Sunday, February 3, 2008

Juice Analysis, Organic Produce, and Inspiration


I've been a little worried about my juicing habits lately because my urge to juice was dwindling. Even this morning (after two days without juice) I was questioning whether I could keep this up. After doing a full yoga practice, it was back. I went downstairs and juiced away! The picture to the left is what I started with.

I was curious about which nutrients I was benefiting from in this juice, so here the analysis I came up with, using The Complete Book of Juicing by Michael T. Murray. I listed the key benefits of each vegetable, fruit, and root.
Celery:
  • Potasium
  • Sodium (electrolyte replacer)
  • Coumarins (increases activity of certain white blood cells, tone vascular system, lower blood pressure)
Carrot:
  • Highest vegetable source of provitamin A carotenes
Cucumber:
  • Skin contains Silica (strengthens connective tissues, i.e. muscles, tendons, and ligaments)
Ginger:
  • Excellent Carminative (promotes elimination of intestinal gases)
  • Anti-inflammatory
Lemon:
  • Rich in Vitamin C and Potassium
  • Contains Limonine (promising anti-cancer properties)
Apple:
  • Pectin (improves the intestinal muscle's ability to push waste through the gastrointestinal tract)
  • Ellagic, chlorogenic, and caffeic acids (anutrients with significant anticancer properties)
And here is the result of those veggies and fruits plowing through my Breville juicer:

I am going crazy trying to figure out where to buy produce and which produce to buy. Until yesterday I thought that any produce bought at Whole Foods was organic. Not true! Anything marked "Conventional" is not organic. Bummer.

Also, I wonder about the integrity of companies like Nature's Promise. Nature's Promise is easy to find at the cheaper, chain grocery stores in Baltimore: Giant and Super Fresh, but how great are these fruits and vegetables really?

I am excited that Kris Carr has brought up the idea of a book club in her blog. I am interested in reading, Michael's Pollen's book, In the Defense of Food and it would be nice to share the experience with her community.
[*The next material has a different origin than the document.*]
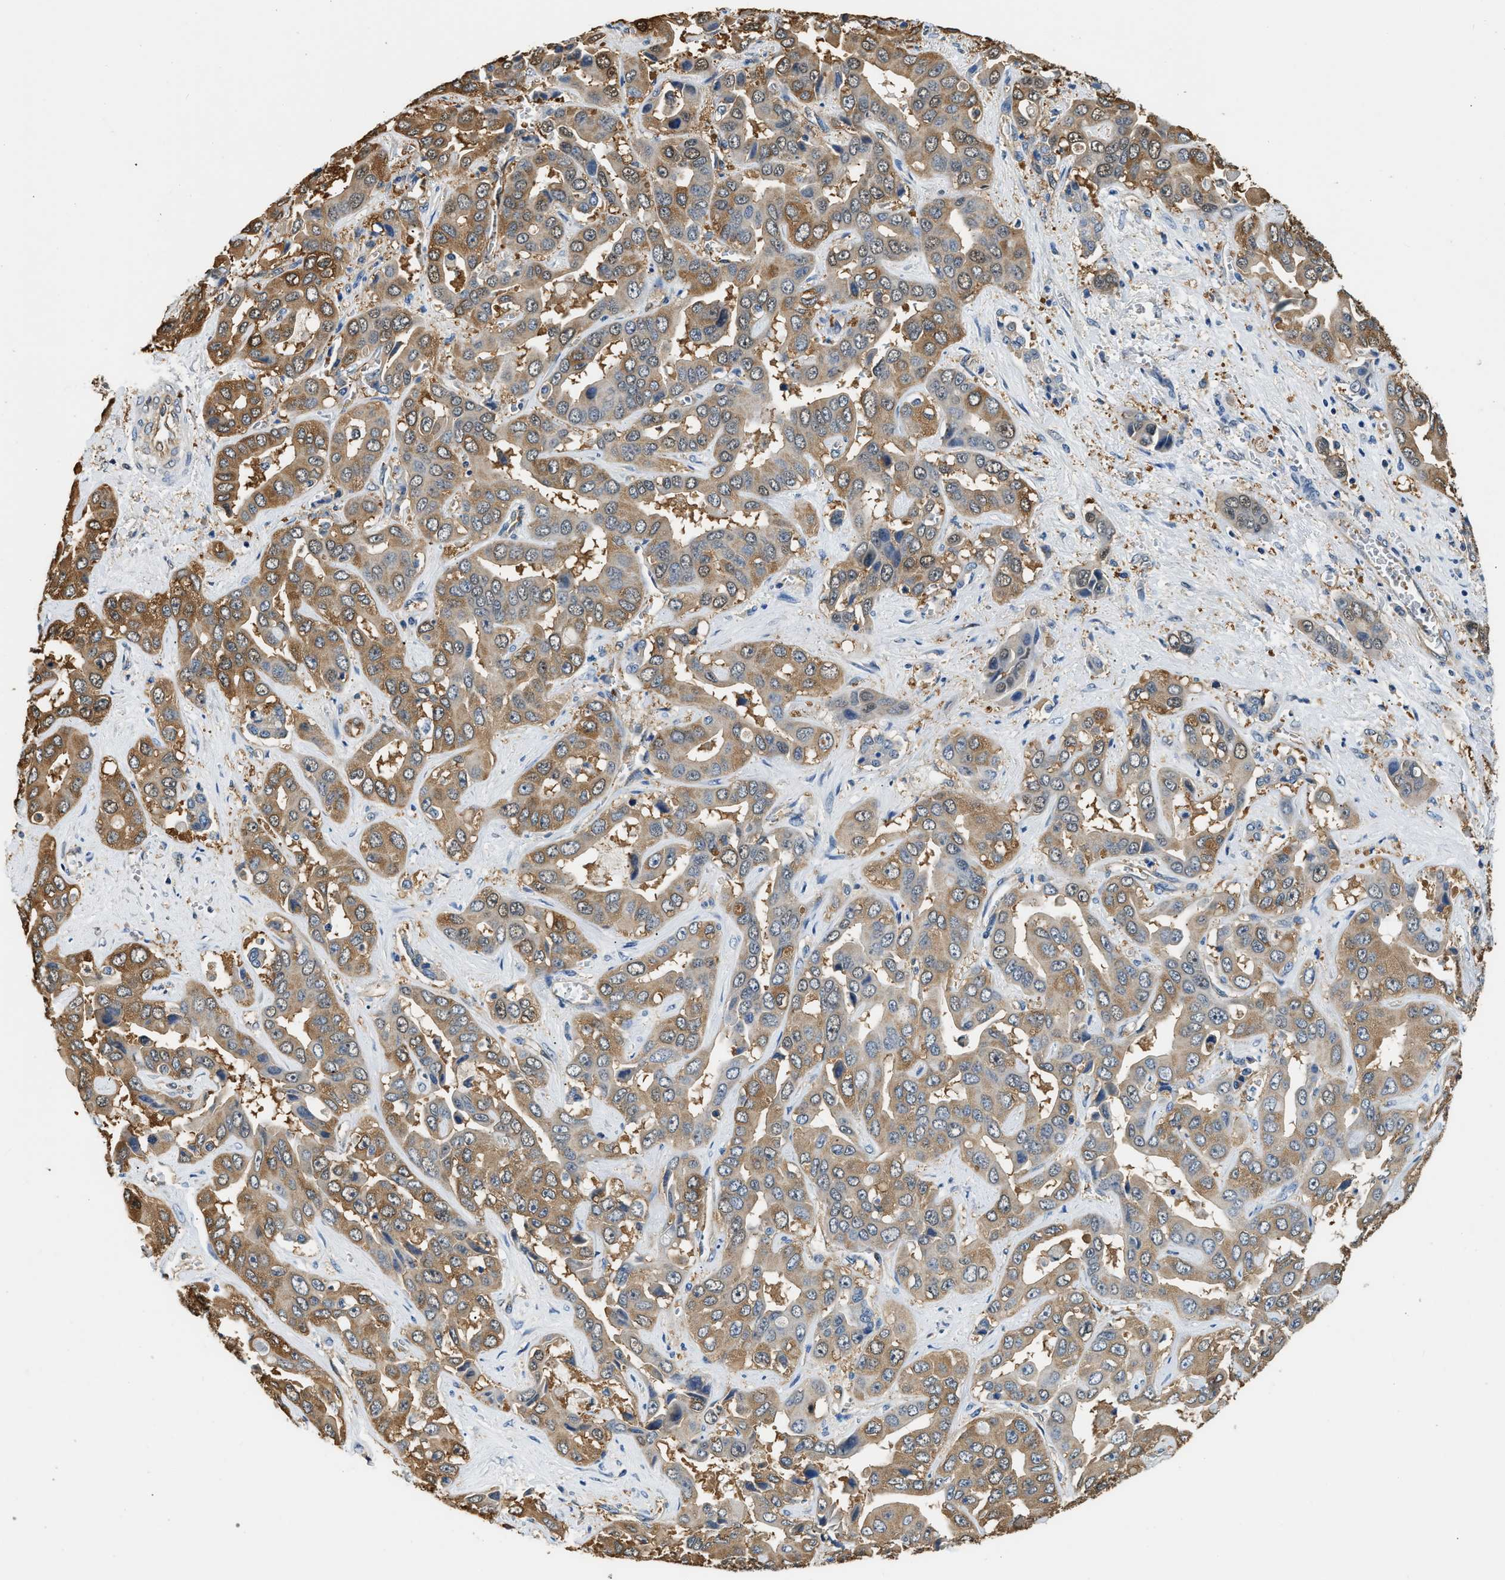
{"staining": {"intensity": "moderate", "quantity": ">75%", "location": "cytoplasmic/membranous"}, "tissue": "liver cancer", "cell_type": "Tumor cells", "image_type": "cancer", "snomed": [{"axis": "morphology", "description": "Cholangiocarcinoma"}, {"axis": "topography", "description": "Liver"}], "caption": "A brown stain highlights moderate cytoplasmic/membranous staining of a protein in human liver cholangiocarcinoma tumor cells. Nuclei are stained in blue.", "gene": "PPP2R1B", "patient": {"sex": "female", "age": 52}}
I am working on a fiction novel at the moment, but my interest in writing a creative non-fiction novel is increasing as I become more inspired by my pursuits in alternative health and wellness. Also, I feel inspired each day by information coming from blogs and books that I am drawn to make a contribution as well. Its like the idea is at the tip of my tongue, but it hasn't come to fruition yet. I am going to have faith that it will come in its own time and I just have to keep on this path. With that thought in mind, I should get back to other writing projects. Peace and love:)

1 comment:

Lindsey said...

Don't take my word for it! Talk to the people who work at Whole Foods, I'm sure that can give us the low down. And it does seem like they're the best option around for now. According to their website, "We carry natural and organic products because we believe that food in its purest state — unadulterated by artificial additives, sweeteners, colorings, and preservatives — is the best tasting and most nutritious food available.
Our business is to sell the highest quality foods we can find at the most competitive prices possible. We evaluate quality in terms of nutrition, freshness, appearance, and taste. Our search for quality is a never-ending process involving the careful judgment of buyers throughout the company.
*We carefully evaluate each and every product we sell.
*We feature foods that are free of artificial preservatives, colors, flavors, sweeteners, and hydrogenated fats.
*We are passionate about great tasting food and the pleasure of sharing it with others.
*We are committed to foods that are fresh, wholesome and safe to eat.
*We seek out and promote organically grown foods.
*We provide food and nutritional products that support health and well-being.
Whole Foods Market's Quality Standards team maintains an extensive list of unacceptable ingredients. However, creating a product with no unacceptable ingredients does not guarantee that Whole Foods Market will sell it. Our buyers are passionate about seeking out the freshest, most healthful, minimally processed products available."